* [Required action]: Return each entry word for word, without its pictures.

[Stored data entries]
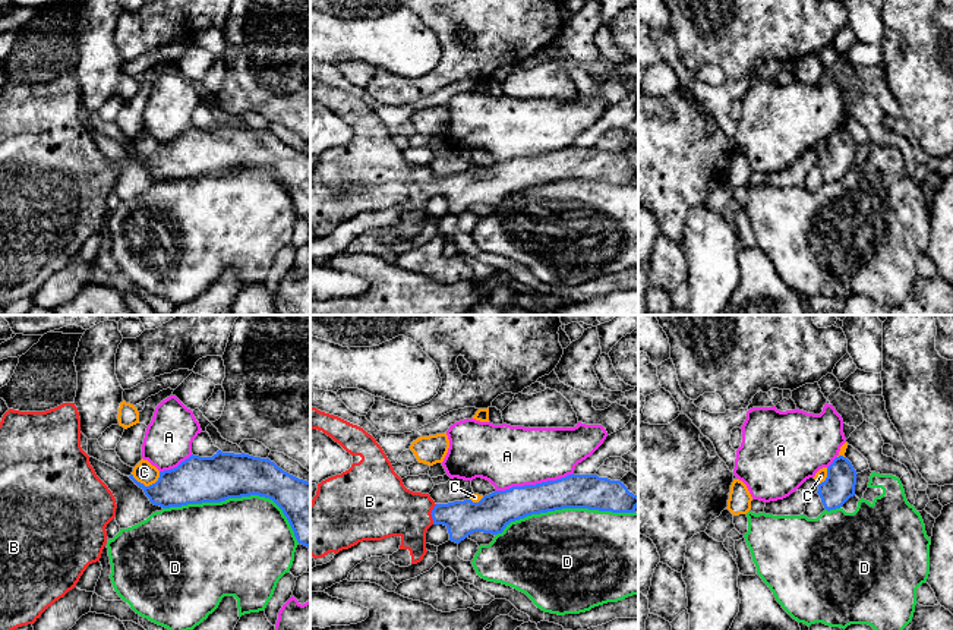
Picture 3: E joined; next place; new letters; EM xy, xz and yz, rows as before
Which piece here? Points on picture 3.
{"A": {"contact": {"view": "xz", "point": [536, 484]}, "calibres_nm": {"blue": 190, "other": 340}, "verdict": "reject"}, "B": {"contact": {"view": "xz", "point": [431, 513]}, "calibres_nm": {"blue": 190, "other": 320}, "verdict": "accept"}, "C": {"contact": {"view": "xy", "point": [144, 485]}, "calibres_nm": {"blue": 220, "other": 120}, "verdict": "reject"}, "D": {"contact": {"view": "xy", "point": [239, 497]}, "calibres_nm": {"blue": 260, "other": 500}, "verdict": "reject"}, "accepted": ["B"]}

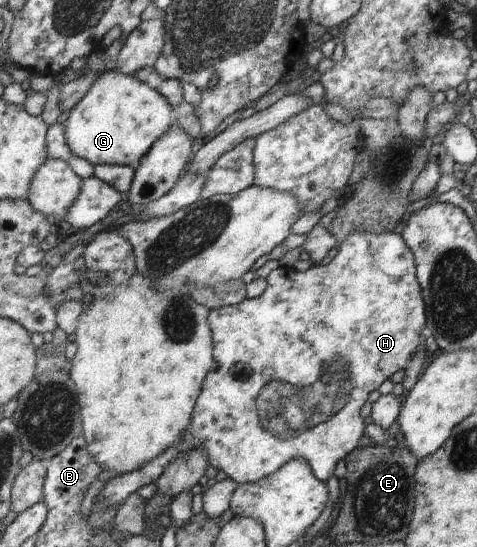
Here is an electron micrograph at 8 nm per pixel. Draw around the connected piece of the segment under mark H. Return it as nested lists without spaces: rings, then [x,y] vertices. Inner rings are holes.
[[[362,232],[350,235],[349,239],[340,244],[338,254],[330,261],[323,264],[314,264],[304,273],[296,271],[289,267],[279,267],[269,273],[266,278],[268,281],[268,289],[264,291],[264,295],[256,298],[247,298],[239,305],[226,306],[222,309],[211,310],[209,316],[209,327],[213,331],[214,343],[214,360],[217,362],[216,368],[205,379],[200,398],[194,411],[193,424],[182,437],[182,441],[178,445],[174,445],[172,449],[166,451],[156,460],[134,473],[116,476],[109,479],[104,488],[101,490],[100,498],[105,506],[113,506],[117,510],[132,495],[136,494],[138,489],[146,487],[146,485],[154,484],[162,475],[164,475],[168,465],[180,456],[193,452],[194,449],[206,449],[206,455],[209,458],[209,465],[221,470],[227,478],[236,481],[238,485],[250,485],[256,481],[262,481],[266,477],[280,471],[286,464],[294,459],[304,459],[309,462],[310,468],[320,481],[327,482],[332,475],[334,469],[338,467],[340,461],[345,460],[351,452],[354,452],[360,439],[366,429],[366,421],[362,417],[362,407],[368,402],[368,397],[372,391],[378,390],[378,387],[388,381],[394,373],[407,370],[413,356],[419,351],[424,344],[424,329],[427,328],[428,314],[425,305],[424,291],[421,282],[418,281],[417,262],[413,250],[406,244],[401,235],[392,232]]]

* [Answer box]:
Picture 3: E joined; next place; new letters; EM xy, xz and yz, rows as before
Which piece here? Points on picture 3.
{"A": {"contact": {"view": "xz", "point": [536, 484]}, "calibres_nm": {"blue": 190, "other": 340}, "verdict": "reject"}, "B": {"contact": {"view": "xz", "point": [431, 513]}, "calibres_nm": {"blue": 190, "other": 320}, "verdict": "accept"}, "C": {"contact": {"view": "xy", "point": [144, 485]}, "calibres_nm": {"blue": 220, "other": 120}, "verdict": "reject"}, "D": {"contact": {"view": "xy", "point": [239, 497]}, "calibres_nm": {"blue": 260, "other": 500}, "verdict": "reject"}, "accepted": ["B"]}

Here is an electron micrograph at 8 nm per pixel. Draw around the connected piece of the segment under mark H. Return it as nested lists without spaces: rings, then [x,y] vertices. Inner rings are holes.
[[[362,232],[350,235],[349,239],[340,244],[338,254],[330,261],[323,264],[314,264],[304,273],[296,271],[289,267],[279,267],[269,273],[266,278],[268,281],[268,289],[264,291],[264,295],[256,298],[247,298],[239,305],[226,306],[222,309],[211,310],[209,316],[209,327],[213,331],[214,343],[214,360],[217,362],[216,368],[205,379],[200,398],[194,411],[193,424],[182,437],[182,441],[178,445],[174,445],[172,449],[166,451],[156,460],[134,473],[116,476],[109,479],[104,488],[101,490],[100,498],[105,506],[113,506],[117,510],[132,495],[136,494],[138,489],[146,487],[146,485],[154,484],[162,475],[164,475],[168,465],[180,456],[193,452],[194,449],[206,449],[206,455],[209,458],[209,465],[221,470],[227,478],[236,481],[238,485],[250,485],[256,481],[262,481],[266,477],[280,471],[286,464],[294,459],[304,459],[309,462],[310,468],[320,481],[327,482],[332,475],[334,469],[338,467],[340,461],[345,460],[351,452],[354,452],[360,439],[366,429],[366,421],[362,417],[362,407],[368,402],[368,397],[372,391],[378,390],[378,387],[388,381],[394,373],[407,370],[413,356],[419,351],[424,344],[424,329],[427,328],[428,314],[425,305],[424,291],[421,282],[418,281],[417,262],[413,250],[406,244],[401,235],[392,232]]]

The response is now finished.